→ Activity
Leave the pictures out and reproduce all the entries word for word.
Material provided: Begin
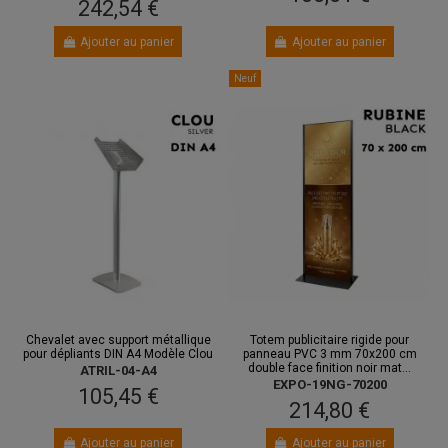
242,54 €
Ajouter au panier
Ajouter au panier
Neuf
Chevalet avec support métallique
Totem publicitaire rigide pour
pour dépliants DIN A4 Modèle Clou
panneau PVC 3 mm 70x200 cm
double face finition noir mat...
ATRIL-04-A4
EXPO-19NG-70200
105,45 €
214,80 €
Ajouter au panier
Ajouter au panier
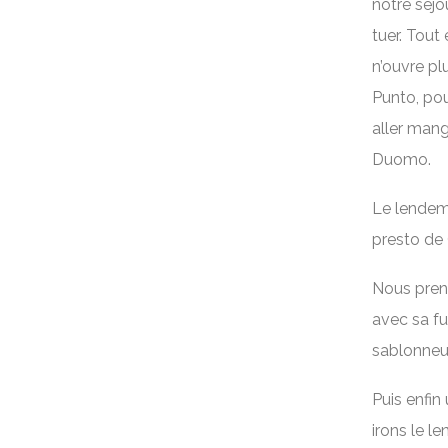
notre séjou
tuer. Tout
n’ouvre pl
Punto, pou
aller mang
Duomo.
Le lendema
presto de
Nous preno
avec sa fu
sablonneus
Puis enfin
irons le l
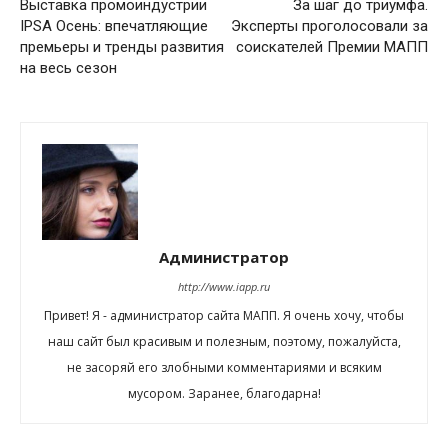
Выставка промоиндустрии
За шаг до триумфа.
IPSA Осень: впечатляющие
Эксперты проголосовали за
премьеры и тренды развития
соискателей Премии МАПП
на весь сезон
Администратор
http://www.iapp.ru
Привет! Я - администратор сайта МАПП. Я очень хочу, чтобы
наш сайт был красивым и полезным, поэтому, пожалуйста,
не засоряй его злобными комментариями и всяким
мусором. Заранее, благодарна!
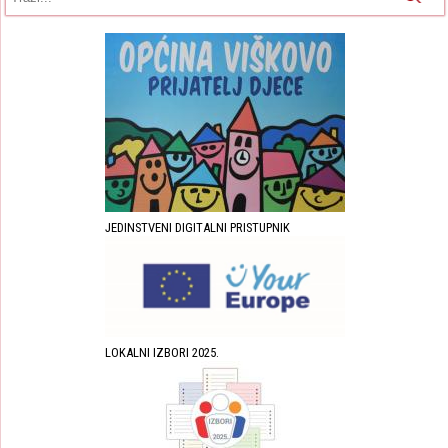
JEDINSTVENI DIGITALNI PRISTUPNIK
LOKALNI IZBORI 2025.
Material provided: End
→ Answer to the exercise
242,54 €
Ajouter au panier
Ajouter au panier
Neuf
Chevalet avec support métallique
Totem publicitaire rigide pour
pour dépliants DIN A4 Modèle Clou
panneau PVC 3 mm 70x200 cm
double face finition noir mat...
ATRIL-04-A4
EXPO-19NG-70200
105,45 €
214,80 €
Ajouter au panier
Ajouter au panier
notre séjou
tuer. Tout
n’ouvre pl
Punto, pou
aller mang
Duomo.
Le lendema
presto de
Nous preno
avec sa fu
sablonneus
Puis enfin
irons le l
Выставка промоиндустрии
За шаг до триумфа.
IPSA Осень: впечатляющие
Эксперты проголосовали за
премьеры и тренды развития
соискателей Премии МАПП
на весь сезон
Администратор
http://www.iapp.ru
Привет! Я - администратор сайта МАПП. Я очень хочу, чтобы
наш сайт был красивым и полезным, поэтому, пожалуйста,
не засоряй его злобными комментариями и всяким
мусором. Заранее, благодарна!
JEDINSTVENI DIGITALNI PRISTUPNIK
LOKALNI IZBORI 2025.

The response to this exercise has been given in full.